Unnatural Selection: Choosing Boys over Girls and the Consequences of a World Full of Men by Mara Hvistendahl. There are over 160 million females “missing” from Asia’s population. That’s more than the entire female population of the United States. And gender imbalance—which is mainly the result of sex selective abortion—is no longer strictly an Asian problem. In Azerbaijan and Armenia, in Eastern Europe, and even among some groups in the United States, couples are making sure at least one of their children is a son. So many parents now select for boys that they have skewed the sex ratio at birth of the entire world.
How did this occur? Why are women and girls becoming scarce in Asia and Eastern Europe as those regions develop? And what will happen when the world’s extra boys grow up?

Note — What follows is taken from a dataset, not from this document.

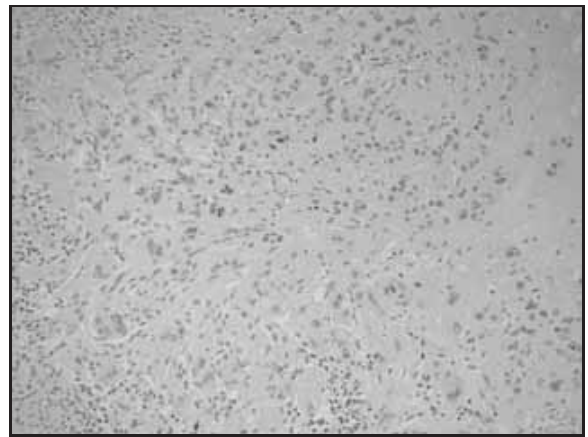
Figure 5 – Epithelioid trophoblastic tumor: immunohistochemical staining showed negativity for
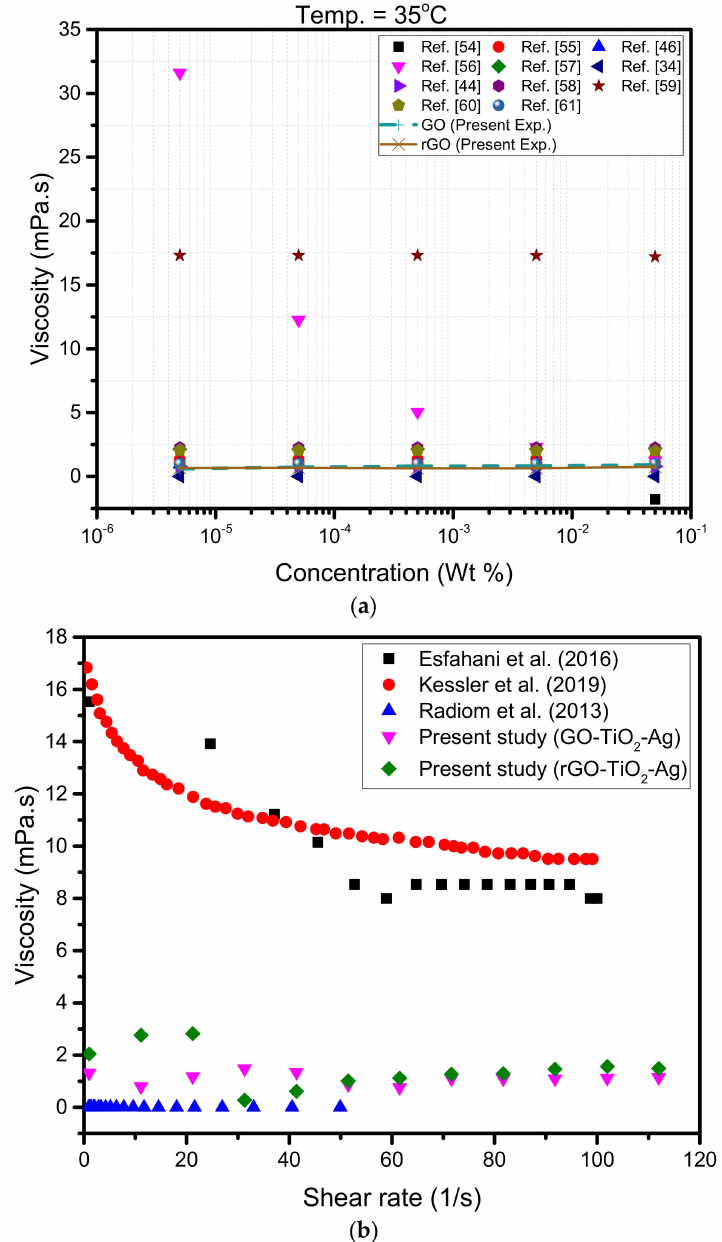
Figure 8. ( a ) Comparison of existing viscosity models with experimental results at 35 ◦ C and ( b ) comparison of experimental viscosity values from literature with current experimental results at 30 ◦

Unnatural Selection: Choosing Boys Over Girls, and the Consequences of a World Full of Men addresses these questions and more—and reveals some unexpected answers. Drawing on extensive reporting in China, India, Vietnam, South Korea, Albania, and other countries, Science magazine correspondent Mara Hvistendahl weaves together the story behind the world’s “missing” women into a riveting narrative. The cast of Unnatural Selection includes everyone from prostitutes, mail-order brides, and militant nationalists to geneticists, activists, and AIDS researchers—along with the California fertility doctors hard at work selling the world’s parents on the latest form of sex selection. But perhaps the book’s most disturbing finding is that the gender imbalance is not, as has often been argued, simply the outgrowth of entrenched sexism. In fact the story of the world’s missing women traces, in part, to the United States.